Let RegistryBoundaries handle Internationalizing Domain Names in Unicode,
update documentation on directives util_rb_tld, util_rb_2tld, util_rb_3tld,
update comment in 20_aux_tlds.cf.


This is now possible too (but not required, handles ACE just fine like before):

util_rb_tld कॉम 佛山 慈善 集团 在线 한국 点看 คอม ভারত 八卦 موقع 公益 公司 移动 我爱你
util_rb_tld москва қаз онлайн сайт срб бел קום 时尚 淡马锡 орг नेट 삼성 சிங்கப்பூர் 商标
util_rb_tld 商店 商城 дети мкд 新闻 工行 كوم 中文网 中信 中国 中國 娱乐 谷歌 భారత్ ලංකා
util_rb_tld ભારત भारत 网店 संगठन 餐厅 网络 ком укр 香港 飞利浦 台湾 台灣 手机 мон الجزائر
util_rb_tld عمان ایران امارات بازار الاردن بھارت المغرب السعودية سودان مليسيا 닷컴 政府
util_rb_tld شبكة გე 机构 组织机构 健康 ไทย سورية рус рф تونس 大拿 みんな グーグル 世界 ਭਾਰਤ
util_rb_tld 网址 닷넷 コム 游戏 vermögensberater vermögensberatung 企业 信息 مصر قطر 广东
util_rb_tld இலங்கை இந்தியா հայ 新加坡 فلسطين 政务
Comment 17 Mark Martinec 2015-10-08 16:15:55 UTC
trunk:
 Bug 7215: Towards supporting IDNA
  - tags AUTHORDOMAIN and SENDERDOMAIN to ACE,
  - add metadata X-AuthorDomain and X-SenderDomain (to facilitate testing),
  - domain to ACE in a call to Mail::DKIM::AuthorDomainPolicy->fetch
Sending lib/Mail/SpamAssassin/PerMsgStatus.pm
Sending lib/Mail/SpamAssassin/Plugin/DKIM.pm
Committed revision 1707578.
Comment 18 Mark Martinec 2015-10-08 18:51:25 UTC
partly related:

trunk:
 Added a test case for international mail (as allowed
 by RFC 6532 - SMTPUTF8) and a test
  Adding t/data/nice/unicode1
  Adding t/header_utf8.t
Committed revision 1707600.
Comment 19 Kevin A. McGrail 2017-04-11 06:23:51 UTC
Hi Mark, 

Assuming that we still want to leave this in trunk and NOT backport to 3.4/
Comment 20 Mark Martinec 2017-04-11 10:36:13 UTC
> Assuming that we still want to leave this in trunk and NOT backport to 3.4/

Yes, I think these changes are too heavyweight for a minor release.

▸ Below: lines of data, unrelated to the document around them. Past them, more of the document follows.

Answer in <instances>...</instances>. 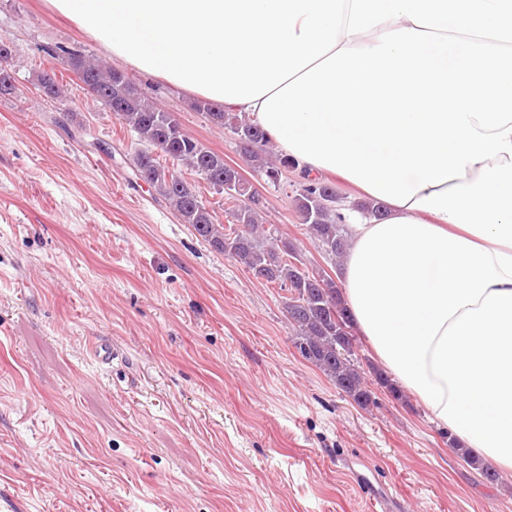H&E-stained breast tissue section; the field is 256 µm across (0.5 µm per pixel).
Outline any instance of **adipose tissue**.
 Listing matches in <instances>:
<instances>
[{"mask_svg": "<svg viewBox=\"0 0 512 512\" xmlns=\"http://www.w3.org/2000/svg\"><path fill=\"white\" fill-rule=\"evenodd\" d=\"M112 57L259 123L345 209L378 362L512 472V0H46Z\"/></svg>", "mask_w": 512, "mask_h": 512, "instance_id": "ef3b65f1", "label": "adipose tissue"}]
</instances>
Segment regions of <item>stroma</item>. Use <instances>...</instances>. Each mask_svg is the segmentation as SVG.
<instances>
[{
	"instance_id": "stroma-1",
	"label": "stroma",
	"mask_w": 512,
	"mask_h": 512,
	"mask_svg": "<svg viewBox=\"0 0 512 512\" xmlns=\"http://www.w3.org/2000/svg\"><path fill=\"white\" fill-rule=\"evenodd\" d=\"M18 88L0 95V512H371L350 468L404 512H512L413 396L363 409L292 341L287 293L215 252L139 181L143 144L49 49L126 73L259 187L311 269L295 171L267 184L197 97L109 56L46 6L0 0ZM55 71L74 111L46 99ZM98 339L119 357L96 365Z\"/></svg>"
}]
</instances>
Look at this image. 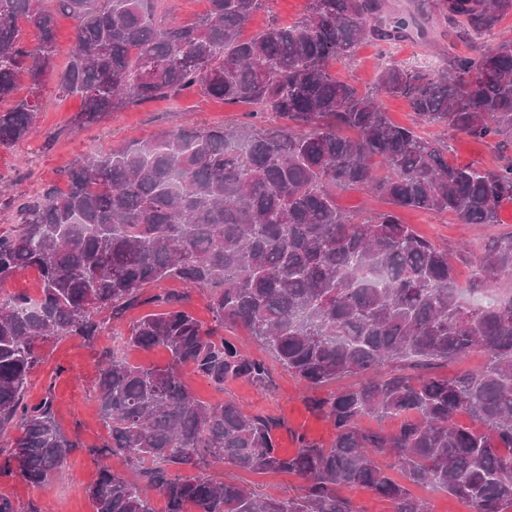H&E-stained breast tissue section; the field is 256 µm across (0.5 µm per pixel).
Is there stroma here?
<instances>
[{
  "label": "stroma",
  "mask_w": 512,
  "mask_h": 512,
  "mask_svg": "<svg viewBox=\"0 0 512 512\" xmlns=\"http://www.w3.org/2000/svg\"><path fill=\"white\" fill-rule=\"evenodd\" d=\"M450 38L436 29L431 44L405 42L399 45L360 44L352 58H340L331 64L339 77H355L360 87L371 86L378 72L391 62L436 71L448 58ZM80 108L76 97L59 98L54 84H47L36 114L35 130L30 138L10 149H0V231L15 222L7 200H18L38 192L46 184L60 181V173L71 162L87 154L106 153L122 144L154 136L162 130L194 127L200 130L224 126L246 128L253 119L247 109L231 108L195 92L176 98L133 106L115 113L93 126L64 130L63 125ZM449 161L474 163L485 168L503 165L504 159L495 146L460 137L448 140ZM401 217L434 243L448 248L468 244L473 257L481 253L486 230L478 224H456L449 216L405 211ZM472 259L457 263L459 285H466L474 269ZM128 334L127 324H105L95 341L87 344L76 337L55 340L43 350V362L31 376L26 400L38 402L52 394L56 418L67 434L78 436L82 452L72 455L53 475L47 488H36L21 478H0V493L11 497L18 507L35 504L40 512H92L86 489L98 477V464L89 455L91 447L101 445L106 430L99 418L95 399L98 364L103 351L122 346ZM227 338L241 345L250 355L263 360L269 369L266 383L235 381L216 391L205 379L184 369L183 376L200 400L219 403L234 399L245 412H259L279 418L283 426L276 430V442L282 450L293 451L295 434L326 443L333 437L331 424L312 412L307 401L325 396L327 388L310 389L284 371L276 360L242 327H229ZM211 475L245 483L258 493L275 491L281 496H300V484L288 475H262L232 465H216Z\"/></svg>",
  "instance_id": "35a3bbf8"
}]
</instances>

[ but it's also true that I would not like to run 3.4 now at our site
  in production (with a reasonably fresh version of perl), as the
  4.0(=trunk) is better behaved and has been better tested (by me),
  compared to 3.4 with multiple lightly tested backports ]
Comment 21 Kevin A. McGrail 2017-04-11 11:54:51 UTC
Understood.  My plan is not to backport the full IDN stuff.

I will have a few more bugs backported and then that will be 3.4.2.

Then perhaps we get 4.0 (3.5?) moving since these major changes have been tested in production.

I can switch to the same version too for testing.
Comment 22 Kevin A. McGrail 2018-08-28 03:01:44 UTC
Continuing to target this for 4.0.  Working hard to produce our last (hopefully) 3.4.2 release.
Comment 23 Henrik Krohns 2022-03-06 12:48:00 UTC
Isn't all this committed to trunk ages ago? Everything works fine as I understand. Closing.